What is Moshi — Real-Time AI Voice Conversation Engine?

Open-source real-time voice AI by Kyutai. Full-duplex speech conversation with 200ms latency, emotion recognition, and on-device processing. Apache 2.0 licensed.

Is Moshi — Real-Time AI Voice Conversation Engine free to use?

Yes. Moshi — Real-Time AI Voice Conversation Engine is freely available on TokRepo. Check the Source & Thanks section on the asset page for the specific open-source license.

How do I install Moshi — Real-Time AI Voice Conversation Engine?

Visit the asset page on TokRepo and click "Copy for agent" to get the installation instructions. Most assets can be installed with a single command.

Moshi — Real-Time AI Voice Conversation Engine

What is Moshi?

Moshi is an open-source real-time voice AI engine by Kyutai.
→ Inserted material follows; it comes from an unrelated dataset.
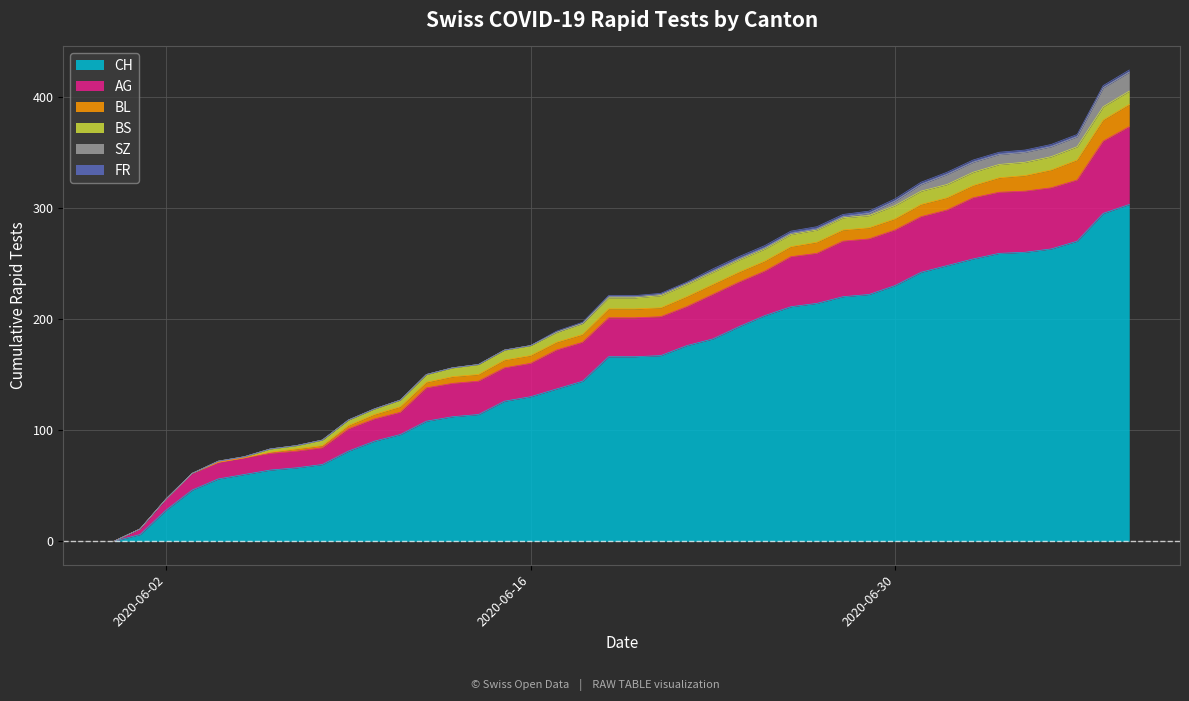

How many positive values does the FR series have?

23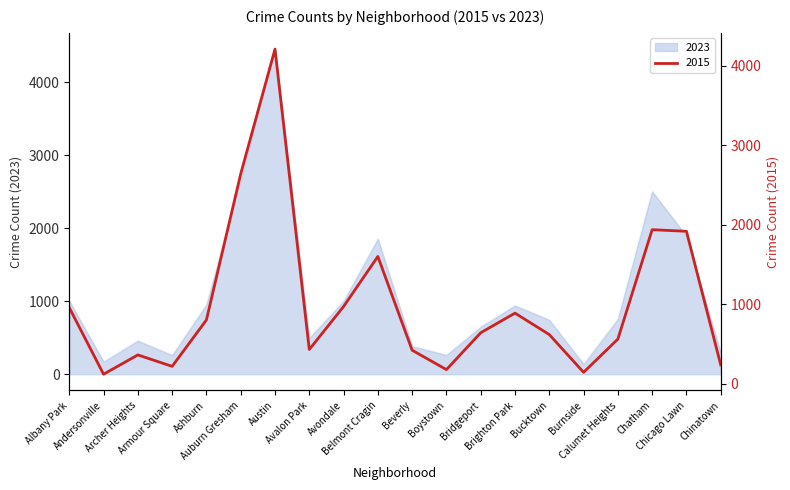

How many lines are shown in the chart?

2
It enables full-duplex speech conversations with ~200ms latency — meaning you can interrupt, overlap, and have natural back-and-forth dialog with an AI. It runs on-device with no cloud dependency.

Answer-Ready: Moshi is an open-source real-time voice AI engine by Kyutai with full-duplex speech conversation at 200ms latency. Supports interruptions, emotion recognition, and on-device processing. Apache 2.0 licensed with 8k+ GitHub stars.
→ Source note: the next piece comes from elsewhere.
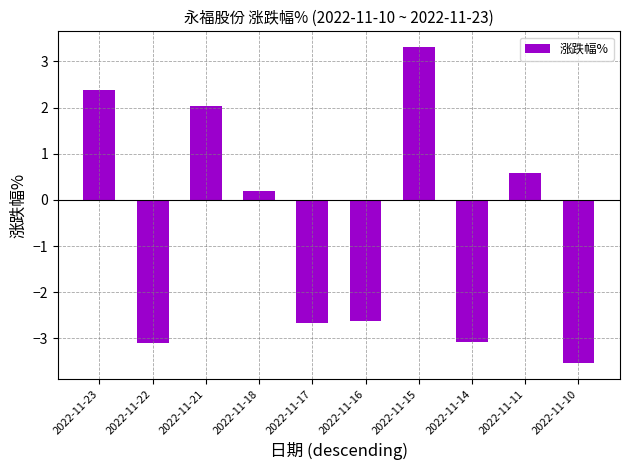

Is it true that the value at 2022-11-22 is -5.2?

False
Best for: Developers building voice-first AI applications. Works with: Local GPU (NVIDIA), Apple MLX, web browser. Setup time: Under 5 minutes.

Core Features

1. Full-Duplex Conversation

Unlike turn-based voice assistants, Moshi handles overlapping speech:

You can interrupt mid-sentence
Moshi responds while you're still talking
Natural conversation flow like a human call

2. Ultra-Low Latency

End-to-end latency breakdown:

Speech recognition:  ~50ms
Language model:      ~100ms
Speech synthesis:    ~50ms
Total:               ~200ms

3. Architecture

Joint speech-text model — no separate ASR + LLM + TTS pipeline:

Audio input → Mimi Encoder → Helium LM → Mimi Decoder → Audio output
                                ↕
                          Text reasoning

Mimi: Neural audio codec (12.5 Hz, 1.1 kbps)
Helium: 7B parameter multimodal language model

4. Emotion & Tone

Moshi understands and generates:

Whispers, laughter, hesitation
Emotional tone (excited, calm, serious)
Multiple speaking styles

5. Deployment Options

Platform	How
Python server	`python -m moshi.server`
Rust server	High-performance production deployment
Web client	Browser-based demo
MLX	Apple Silicon optimized

Hardware Requirements

GPU	Model Size	Latency
NVIDIA A100	7B	~160ms
NVIDIA RTX 4090	7B	~200ms
Apple M2 Ultra	7B (MLX)	~300ms

FAQ

Q: How does it compare to OpenAI's voice mode? A: Moshi is open-source and runs locally. OpenAI's voice mode is cloud-only and proprietary. Moshi has comparable latency.

Q: Can I fine-tune it? A: Yes, both the Mimi codec and Helium LM can be fine-tuned for custom voice personas and domains.

Q: Does it support multiple languages? A: Currently optimized for English. Multilingual support is in development.